Lors des donations du 13 février 1981, et des ventes intervenues postérieurement, aucun partage n’a fait cesser l’indivision initiale, et seuls des droits de jouissance et de construire ont été consentis, et des droits indivis sur la propriété du sol des lots 1 à 7. En conséquence, l’immeuble litigieux ne paraît pas relever du statut de la copropriété, mais d’une indivision.
En conséquence, l’acte d’assignation suivant exploit du 22 avril 2015, qui a été signifié à la requête du syndicat des copropriétaires de l’immeuble « Chalets X », personne morale inexistante à cette date, est nul et de nul effet comme entaché d’un vice de fond.

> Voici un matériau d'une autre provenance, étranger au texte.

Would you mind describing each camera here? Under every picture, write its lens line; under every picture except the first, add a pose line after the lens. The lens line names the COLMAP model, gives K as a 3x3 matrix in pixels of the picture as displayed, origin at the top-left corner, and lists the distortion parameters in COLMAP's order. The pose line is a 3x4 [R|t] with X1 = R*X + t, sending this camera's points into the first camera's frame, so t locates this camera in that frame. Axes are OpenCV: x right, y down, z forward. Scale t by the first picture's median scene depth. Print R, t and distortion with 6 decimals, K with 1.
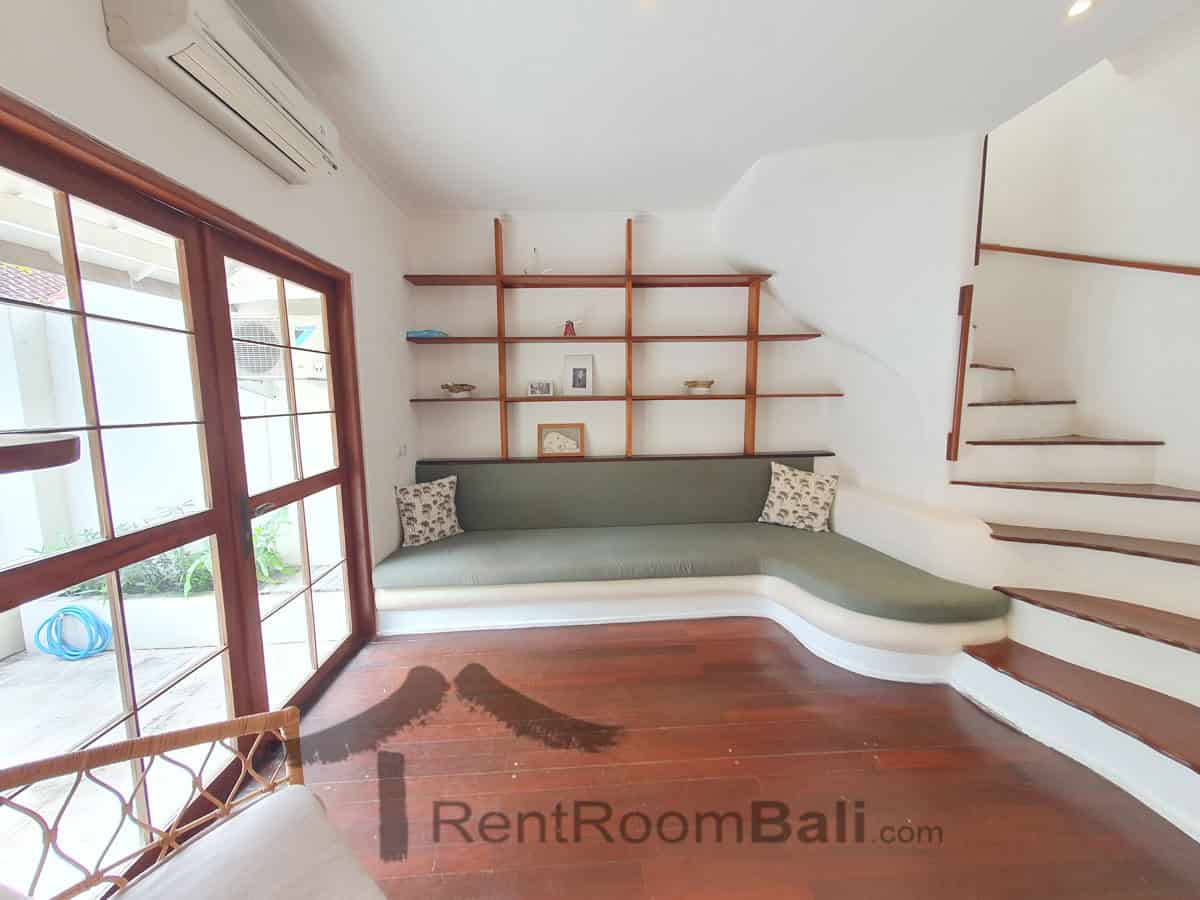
lens RADIAL K [[473.8, 0, 600.7], [0, 473.8, 452.3], [0, 0, 1]] dist [-0.002061, -0.000074]
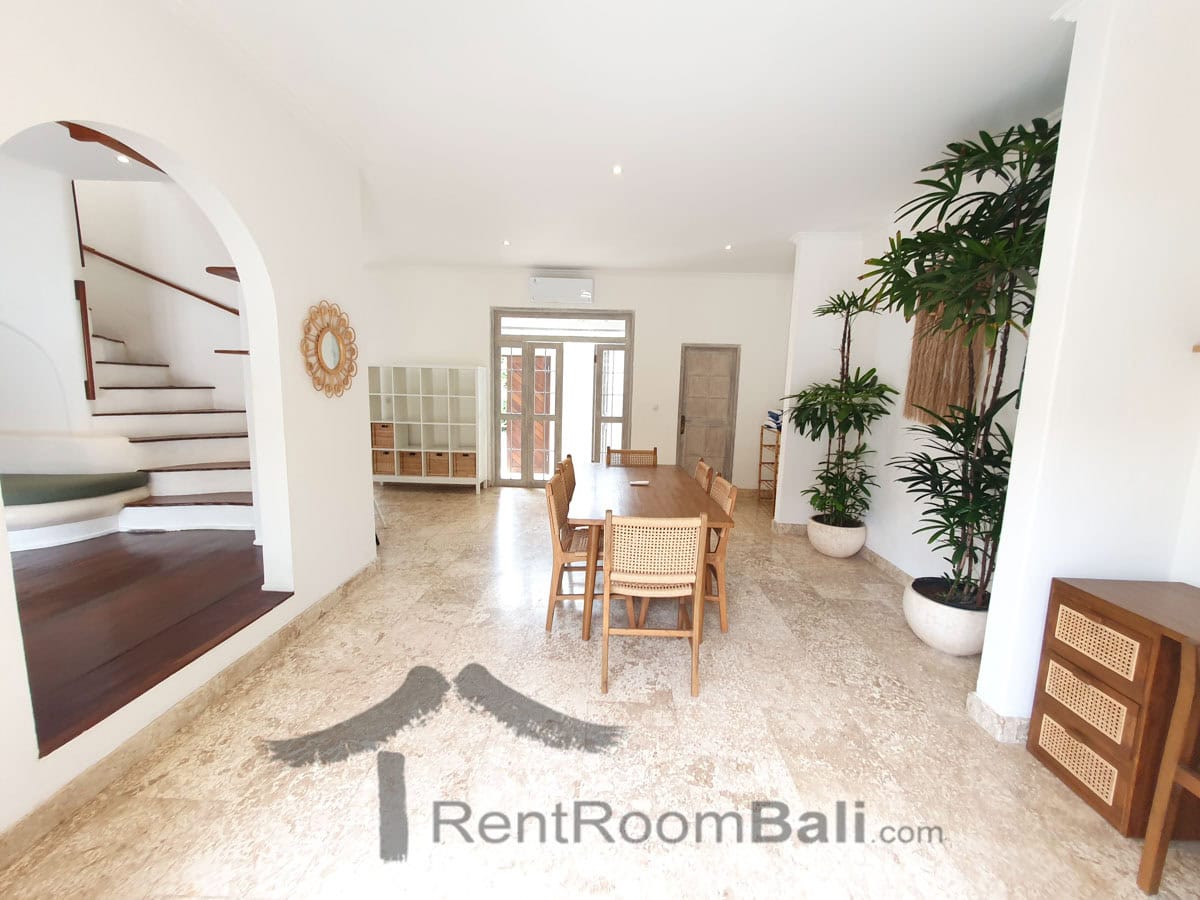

Il en résulte que tous les actes de procédure sont nuls et que le jugement rendu le 17 juillet 2015 par le tribunal d’instance d’Albertville doit être annulé.
La Cour n’a pas pu être saisie par l’effet dévolutif de l’appel formé contre ce jugement, dès lors que le vice inhérent à la demande en justice n’a pas pu donner naissance à une instance régulière ; et que le syndicat des copropriétaires intimé demeure inexistant, à défaut d’immeubles soumis au statut de la copropriété.
De même, la société Elegna Immo qui ne figurait dans la procédure qu’en qualité de syndic représentant le syndicat des copropriétaires inexistant, n’a pas été intimée autrement qu’en cette qualité, et n’a pas été assignée. Elle n’a pas la qualité de partie à l’instance.
En conséquence, la Cour n’est saisie d’aucun litige, d’aucune prétention à l’égard d’une partie intimée.
Il convient seulement de renvoyer Monsieur B C à faire valoir ses droits et ses prétentions, ainsi qu’il l’avisera.
PAR CES MOTIFS :
LA COUR, statuant publiquement, après en avoir délibéré conformément à la loi,
ANNULE le jugement rendu le 17 juillet 2015 par le tribunal d’instance d’Albertville,
Constate que la Cour n’est saisie d’aucun litige ni d’aucune prétention à l’égard d’une partie intimée,
Renvoie M. B C à mieux se pourvoir,
Laisse les dépens à sa charge.
Ainsi prononcé publiquement le 06 avril 2017 par mise à disposition de l’arrêt au greffe de la Cour, les parties en ayant été préalablement avisées dans les conditions prévues au deuxième alinéa de l’article 450 du Code de Procédure Civile, et signé par Madame Evelyne THOMASSIN, Conseiller faisant fonction de Président et Madame Sylvie DURAND, Greffier.